> **Task goal**
Lines before the one containing "## Description" are left out. Retype that line and the rest through the end of the material exactly.

BEGIN Recorded information

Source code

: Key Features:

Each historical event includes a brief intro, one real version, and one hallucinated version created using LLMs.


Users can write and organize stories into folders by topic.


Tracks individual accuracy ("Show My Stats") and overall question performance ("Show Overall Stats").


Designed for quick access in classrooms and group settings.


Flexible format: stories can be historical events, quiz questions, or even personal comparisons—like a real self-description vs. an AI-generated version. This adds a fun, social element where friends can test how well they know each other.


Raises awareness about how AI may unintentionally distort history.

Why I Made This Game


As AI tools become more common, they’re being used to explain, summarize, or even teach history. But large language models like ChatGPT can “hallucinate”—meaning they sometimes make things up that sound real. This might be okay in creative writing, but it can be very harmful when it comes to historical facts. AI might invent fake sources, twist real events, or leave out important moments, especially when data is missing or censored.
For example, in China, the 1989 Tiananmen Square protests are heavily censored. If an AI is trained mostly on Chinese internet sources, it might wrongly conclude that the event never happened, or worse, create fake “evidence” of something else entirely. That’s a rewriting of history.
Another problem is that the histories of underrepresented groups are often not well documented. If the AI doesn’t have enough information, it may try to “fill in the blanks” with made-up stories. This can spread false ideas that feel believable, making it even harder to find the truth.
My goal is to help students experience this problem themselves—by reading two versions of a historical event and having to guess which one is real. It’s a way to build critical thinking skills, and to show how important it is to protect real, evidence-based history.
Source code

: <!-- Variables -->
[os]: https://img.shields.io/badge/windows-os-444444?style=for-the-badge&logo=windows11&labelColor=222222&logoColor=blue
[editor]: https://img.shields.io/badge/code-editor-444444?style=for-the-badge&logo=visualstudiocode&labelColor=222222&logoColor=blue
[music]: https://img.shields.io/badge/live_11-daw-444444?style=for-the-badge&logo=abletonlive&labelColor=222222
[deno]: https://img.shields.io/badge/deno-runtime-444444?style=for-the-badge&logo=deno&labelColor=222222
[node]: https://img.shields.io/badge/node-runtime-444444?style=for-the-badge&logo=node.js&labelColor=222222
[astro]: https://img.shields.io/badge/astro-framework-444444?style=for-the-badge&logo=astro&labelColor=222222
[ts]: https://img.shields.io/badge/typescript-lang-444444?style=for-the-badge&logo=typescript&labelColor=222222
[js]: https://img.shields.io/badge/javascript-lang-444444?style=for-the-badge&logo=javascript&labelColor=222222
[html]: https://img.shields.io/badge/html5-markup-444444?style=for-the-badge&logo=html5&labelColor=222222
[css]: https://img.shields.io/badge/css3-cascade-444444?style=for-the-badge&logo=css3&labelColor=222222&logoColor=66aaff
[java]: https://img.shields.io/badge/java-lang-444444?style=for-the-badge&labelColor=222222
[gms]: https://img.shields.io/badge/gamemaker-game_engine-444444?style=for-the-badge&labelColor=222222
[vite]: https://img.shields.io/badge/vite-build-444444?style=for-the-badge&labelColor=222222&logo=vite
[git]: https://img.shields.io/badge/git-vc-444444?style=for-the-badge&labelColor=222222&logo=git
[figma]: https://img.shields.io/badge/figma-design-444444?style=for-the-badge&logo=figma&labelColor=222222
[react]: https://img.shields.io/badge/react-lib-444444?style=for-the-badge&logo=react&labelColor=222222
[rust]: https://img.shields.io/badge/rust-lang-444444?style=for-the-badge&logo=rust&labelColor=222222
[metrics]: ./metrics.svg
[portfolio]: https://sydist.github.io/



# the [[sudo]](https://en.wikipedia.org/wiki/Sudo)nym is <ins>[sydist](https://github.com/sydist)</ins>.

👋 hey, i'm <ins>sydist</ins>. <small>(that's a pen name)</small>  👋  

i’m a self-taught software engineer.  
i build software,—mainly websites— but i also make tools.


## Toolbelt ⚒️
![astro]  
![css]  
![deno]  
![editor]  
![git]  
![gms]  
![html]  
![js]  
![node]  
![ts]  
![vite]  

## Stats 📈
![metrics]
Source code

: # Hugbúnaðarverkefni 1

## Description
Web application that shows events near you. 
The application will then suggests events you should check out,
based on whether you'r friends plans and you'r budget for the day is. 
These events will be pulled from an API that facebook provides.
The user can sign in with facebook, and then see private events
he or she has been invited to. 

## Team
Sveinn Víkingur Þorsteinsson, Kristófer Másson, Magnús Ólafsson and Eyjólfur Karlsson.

END Recorded information

> **Response area**
## Description
Web application that shows events near you. 
The application will then suggests events you should check out,
based on whether you'r friends plans and you'r budget for the day is. 
These events will be pulled from an API that facebook provides.
The user can sign in with facebook, and then see private events
he or she has been invited to. 

## Team
Sveinn Víkingur Þorsteinsson, Kristófer Másson, Magnús Ólafsson and Eyjólfur Karlsson.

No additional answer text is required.